Tim Hukum UJI-SAH, Udhin Jalarambang menilai, Polres Bantaeng tidak profesional dalam pengamanan. Mengingat, semua agenda agenda yang telah disepakati bersama para paslon melalui LO masing-masing dilanggar simpatisan salah satu paslon.
“Tidak ada pengerahan massa saat menuju dan kembali ke KPU tapi salah satu paslon malah melakukan penutupan jalan nasional,” ungkapnya.
“Tempat nobar disepakati hanya pada satu titik, tapi paslon lain menyebar tempat nobar dibeberapa titik yang dilalui menuju KPU dan melakukan gangguan kepaslon kami saat kembali dari KPU,” tambahnya.
Dirinya menilai, Polres Bantaeng terkesan melalukan pembiaran. Padahal kesepakan ini difasilitasi Polres Bantaeng dalam hal ini Kasat Intel.

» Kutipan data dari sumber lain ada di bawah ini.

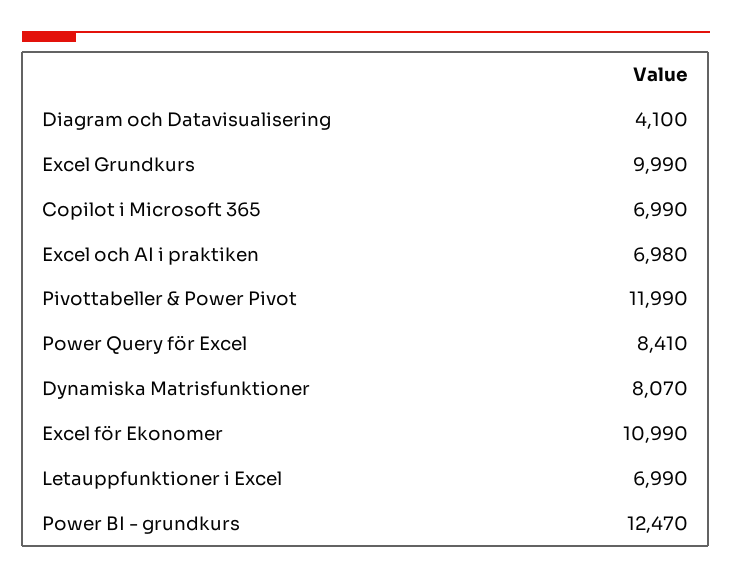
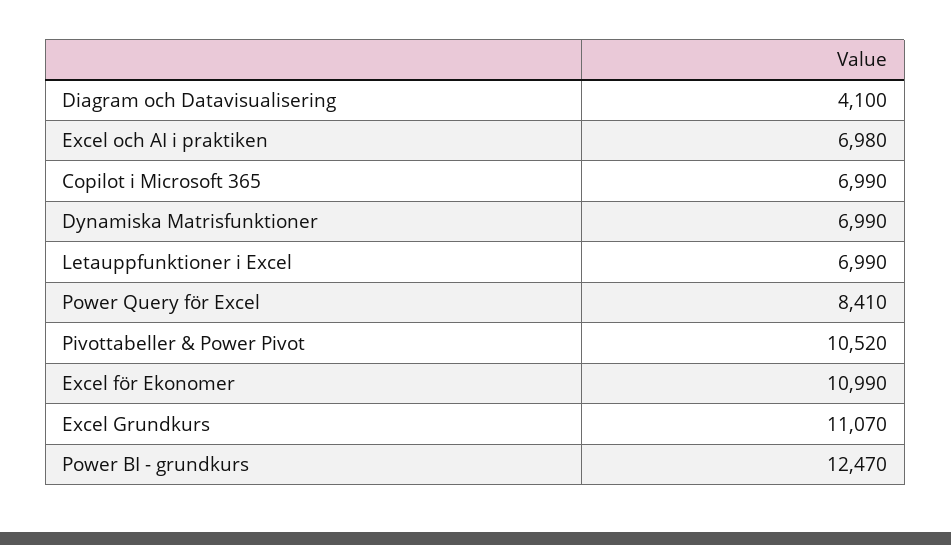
Excel Grundkurs: 9990 -> 11070
Pivottabeller & Power Pivot: 11990 -> 10520
Dynamiska Matrisfunktioner: 8070 -> 6990

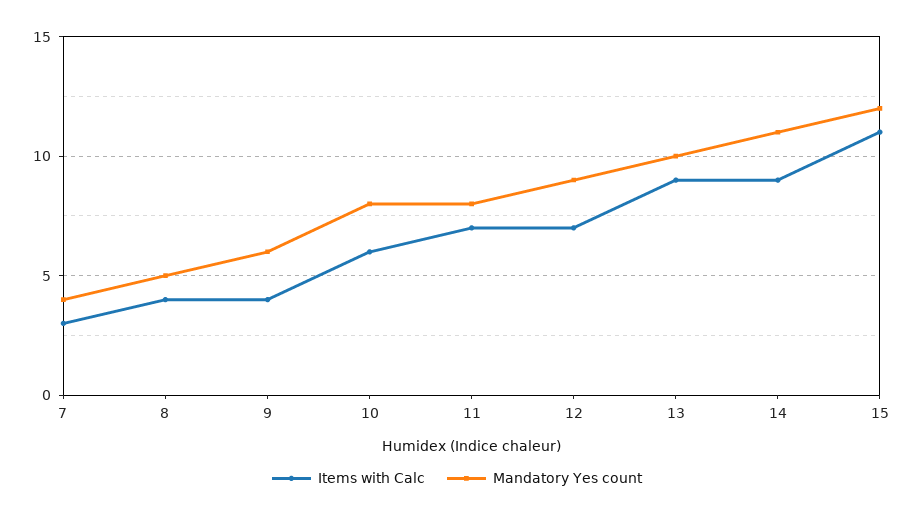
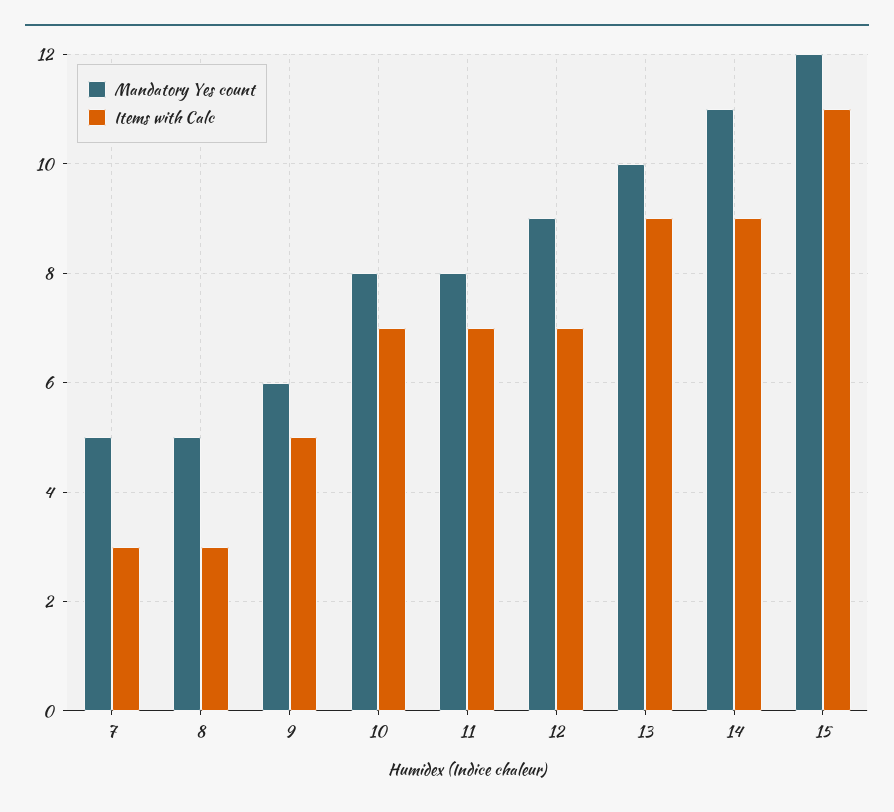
Mandatory Yes count, 7: 4 -> 5
Items with Calc, 8: 4 -> 3
Items with Calc, 9: 4 -> 5
Items with Calc, 10: 6 -> 7

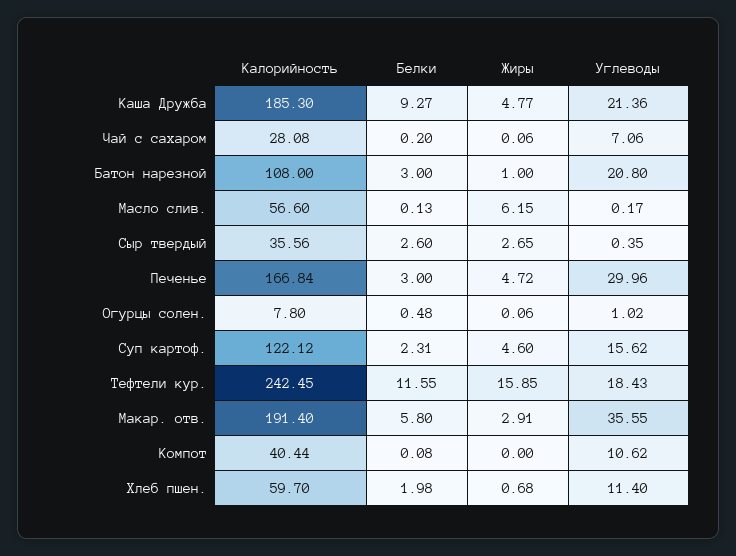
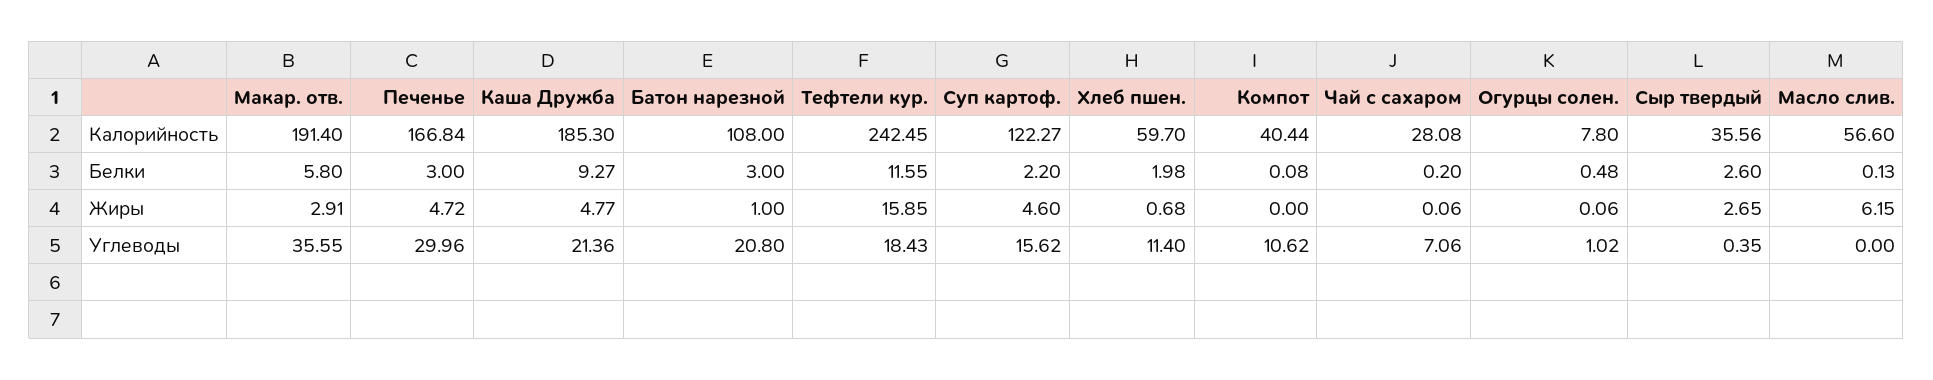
Углеводы, Масло слив.: 0.17 -> 0
Калорийность, Суп картоф.: 122.12 -> 122.27
Белки, Суп картоф.: 2.31 -> 2.2

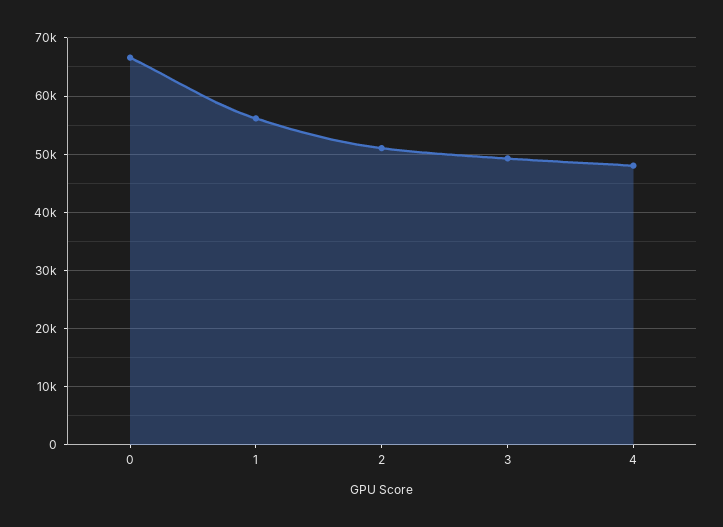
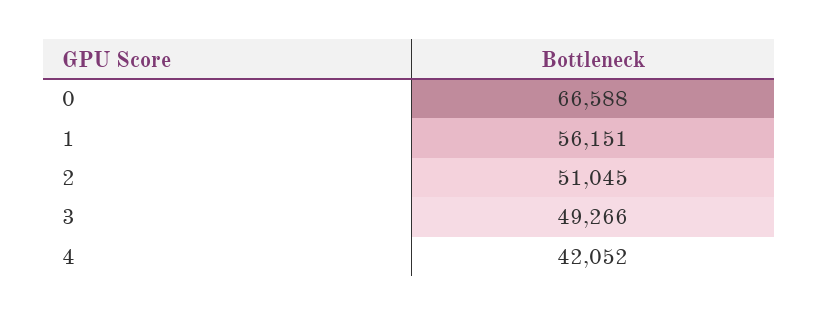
4: 48000 -> 42052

“Dari kemarin tanggal 22 kami sudah kami ingatkan Polres Bantaeng tentang potensi ini tapi tidak ada progres untuk mencegah,” katanya.
Baca Juga : Tanpa Dihadiri Tim IA-KAN, Rapat Rekapitulasi KPU Bantaeng: UJI-SAH Raih Suara Terbanyak
Hingga saat ini, pihaknya tidak mendapatkan klarifikasi dan penjelasan dari Polres Bantaeng tentang pembiaran penutupan jalan nasional.
“Ini berbahaya kedepan dan sangat berpotensi terjadi konflik. Sebelum ini terus menerus terjadi kami meminta Kapolres Bantaeng untuk mengevalusi pengamanan,” pungkasnya.